Planet formation theories and models have been proposed, debated, and refined for quite a few decades. An overall discussion of planet formation is presented by J. Lissauer in this book, and a brief historical overview of the CAGC model is offered in this section.
The earliest theories proposed that planets formed from mass thrown off the Sun after it had condensed into its current state (Descartes 1644; Kant 1755; Laplace 1796; W. Herschel 1811). A rudimentary version of an accretion theory was proposed by Buffon (1749), in which he considered a "building up" formation process rather than a condensing mechanism, proposing that a comet passing close to the Sun pulled matter off the Sun, which then accreted into planets. It was understood early on that the planets were formed from the parent star's environment.
Over the next century, the methods by which the Sun's thrown-off material evolved into the planets was debated by geologists and Darwinian evolutionists (e.g., Chamberlin 1899; Moulton 1905), as well as by physicists and mathematicians (e.g., Jeffreys 1917, 1918; Jeans 1919; Russell 1935). During this time, two models persisted to trade off as the prominent planet formation theory: the nebular hypothesis (e.g., Kuiper 1951; Cameron 1978), referred to today as the gas instability model, and the accretion model (Urey 1951; Perri & Cameron 1974). This period, and the scientific milestones relevant to planet formation, is provided in more detail by Brush (1990).
The earliest quantitative work was undertaken by Safronov during the 1960s. He developed a model based on the work of Shmidt (1944), who postulated that the Sun captured material (a "protoplanetary cloud") from interstellar space. Safronov (1969) created an analytical formulation for the accumulation of solid particles from the protoplanetary cloud into planets. The Safronov accretion model and the burgeoning capabilities of computers prompted extensive work on planet formation. Wetherill (1980) was one of the earliest researchers who adopted Safronov's planetary accretion model for a computer simulation of Earth and terrestrial planet formation.
In tandem to Safronov's work, a series of papers by Kusaka et al. (1970), Hayashi (1981), and Nakagawa et al. (1981) investigated the growth of solid particles in the solar disk. Mizuno et al. (1978) included the effect of the gaseous nebula on the buildup of planetesimals into planets, and then Mizuno (1980) extended that accretion model to the formation of Jupiter and Saturn. Their work was based on the computation of a series of protoplanetary models of increasing core mass, with a gaseous envelope in hydrostatic equilibrium that extends out to the protoplanet's tidal radius. Mizuno determined that there is a maximum core mass, called the "critical" core mass, Mcrit, for which a static solution for the envelope with a core mass greater than Mcrit was not possible. This value was determined to be Mcrit « 10 M®. They also found that Mcrit was insensitive to the distance from the Sun. The success of the study by Mizuno and his collaborators at Kyoto University marked a clear advantage of the accretion model over the gaseous condensation model.

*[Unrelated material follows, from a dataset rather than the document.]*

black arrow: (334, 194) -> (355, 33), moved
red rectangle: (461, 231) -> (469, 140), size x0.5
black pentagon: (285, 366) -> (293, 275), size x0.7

About a decade before the discovery of the companion to 51 Peg, Bodenheimer & Pollack (1986) computed the first evolutionary calculation of gas giant planets based on the core accretion model. These models were based on an adapted stellar-evolution code with constant accretion rates. They found that the critical core mass was most sensitive to the rate of planetesimal accretion, namely, that Mcrit decreased as the planetesimal accretion rate was reduced. They corroborated Mizuno's results that Mcrit was not dependent on solar nebula boundary conditions, but that Mcrit was less sensitive to micron-sized grains in the envelope than was determined in Mizuno's calculation.
Wuchterl (1991a,b) used a radiation-hydrodynamics code rather than a quasi-static one used by previous investigators to analyze the core accretion model. He found that once the envelope mass became comparable to the core mass, a dynamical instability develops that results in the ejection of much of the envelope.
Within the last two decades, the CAGC model has become a sophisticated model, with computer simulations that explain many features of the gas giant planets (e.g., Paper 1; Bodenheimer et al. 2000; HBL05). Interior model calculations of the gas giant planets (e.g., Hubbard et al. 1999; Saumon & Guillot 2004) are an important component to the general investigation of gas giant planet formation. Based on actual observations of the giant planets in the Solar System (e.g., gravitational moments), substantial information about the presence of a solid core—and the size and composition of it—can be extracted when structural model parameters are matched with observed values (Marley et al. 1999). Though most of the theoretical work has been based on the gas giants in our Solar System, the understanding derived from these models has been extended to the extrasolar planets.